Präsident Josef Plank
Die Spartenverbände der Regenerativen Energiewirtschaft haben sich in einem neuen Dachverband zusammengeschlossen. Im „Bundesverband Erneuerbare Energie Österreich“, der am 4. Februar 2010 formal gegründet wurde, sind acht Organisationen vertreten: die IG Windkraft, Kleinwasserkraft Österreich, Oesterreichs Energie, Photovoltaik Austria, Austria Solar, der Österreichisch Biomasse-Verband, die ARGE Kompost und Biogas sowie proPellets Austria.
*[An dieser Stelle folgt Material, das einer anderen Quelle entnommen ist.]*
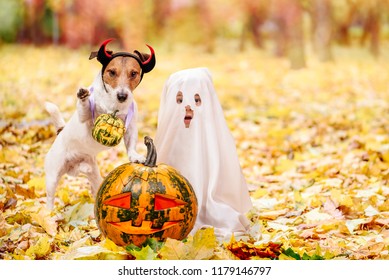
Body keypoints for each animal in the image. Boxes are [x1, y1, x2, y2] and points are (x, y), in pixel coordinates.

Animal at [44, 40, 156, 210]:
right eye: (112, 72)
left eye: (133, 73)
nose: (122, 96)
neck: (114, 106)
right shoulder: (85, 119)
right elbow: (85, 108)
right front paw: (83, 97)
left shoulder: (130, 127)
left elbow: (131, 144)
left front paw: (135, 156)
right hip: (52, 176)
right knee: (50, 199)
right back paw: (49, 214)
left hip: (95, 177)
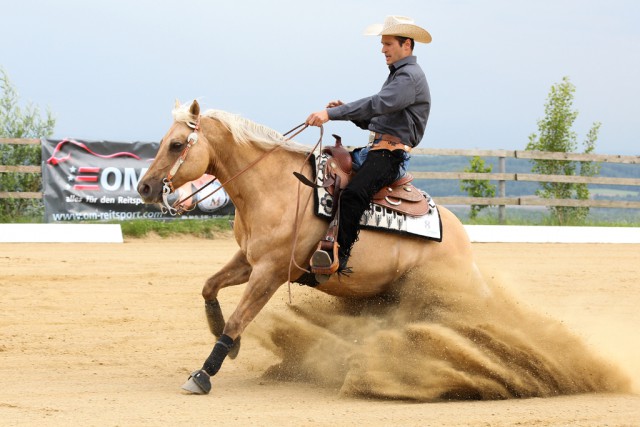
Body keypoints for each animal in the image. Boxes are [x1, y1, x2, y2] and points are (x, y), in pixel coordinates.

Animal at [138, 99, 488, 394]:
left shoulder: (270, 272)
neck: (273, 186)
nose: (145, 187)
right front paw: (225, 338)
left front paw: (203, 373)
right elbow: (209, 286)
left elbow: (240, 318)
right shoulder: (250, 260)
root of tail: (460, 238)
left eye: (177, 144)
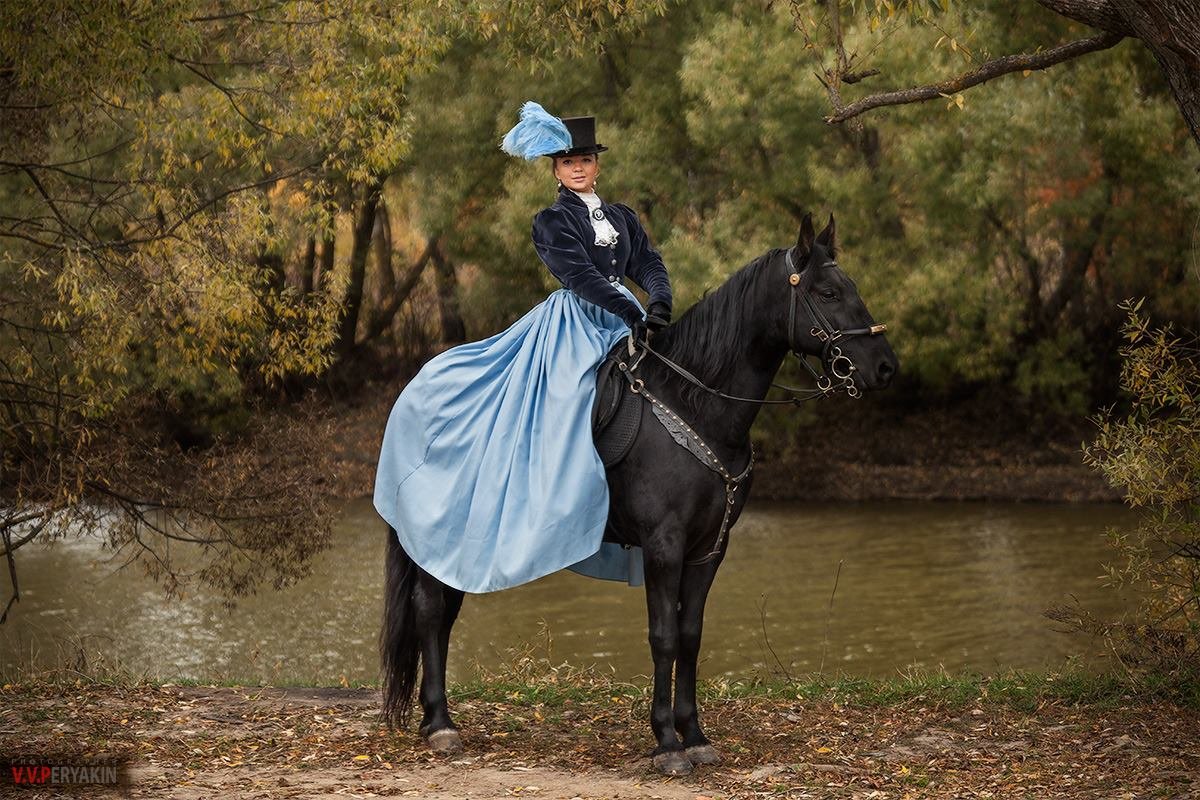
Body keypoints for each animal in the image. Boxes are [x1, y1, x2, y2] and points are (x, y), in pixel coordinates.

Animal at [379, 214, 897, 777]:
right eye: (828, 292)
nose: (885, 368)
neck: (696, 404)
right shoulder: (663, 545)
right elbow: (663, 636)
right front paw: (667, 743)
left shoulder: (709, 548)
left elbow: (690, 633)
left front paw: (695, 736)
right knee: (430, 610)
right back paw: (440, 725)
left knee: (442, 615)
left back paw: (435, 718)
Präsident ist der Geschäftsführer der RENERGIE Raiffeisen und ehemalige niederösterreichische Landesrat Josef Plank. Laut eigenen Angaben repräsentierten die Gründungsorganisationen schon jetzt rund 70 Prozent des österreichischen Stromverbrauchs und 30 Prozent des Wärmeverbrauchs. In der Mitteilung heißt es weiter, man beabsichtige mit der Gründung des Bundesverbandes eine „wichtige Weichenstellung für die österreichische Energiepolitik“. Durch die Bündelung der Kompetenzen soll der Bundesverband zur Innovationsdrehscheibe der österreichischen Energiepolitik werden.
Vorrang für nachhaltige Energien
Als Hauptziele definiert der Verband die Umstellung auf erneuerbare Energien und mehr Energieeffizienz bei Strom- und Wärmeverbrauch. Neben einer stabilen Energieversorgung wird auch die Nachhaltigkeit der österreichischen Energiewirtschaft postuliert. Um in Österreich eine „Energiewende“ hin zu mehr Ökostrom zu erreichen, wolle man noch mehr Meinungsbildner gewinnen und die Politik „motivieren“. Präsident Plank setzt sich zudem für ein neues Ökostromgesetz und eine CO2-Steuer ein. Nach Einschätzung des neuen Dachverbandes könnte Österreich übrigens im Jahr 2020 die gesamte Energieversorgung zur Hälfte und die Stromversorgung nahezu zur Gänze aus erneuerbaren Energien decken.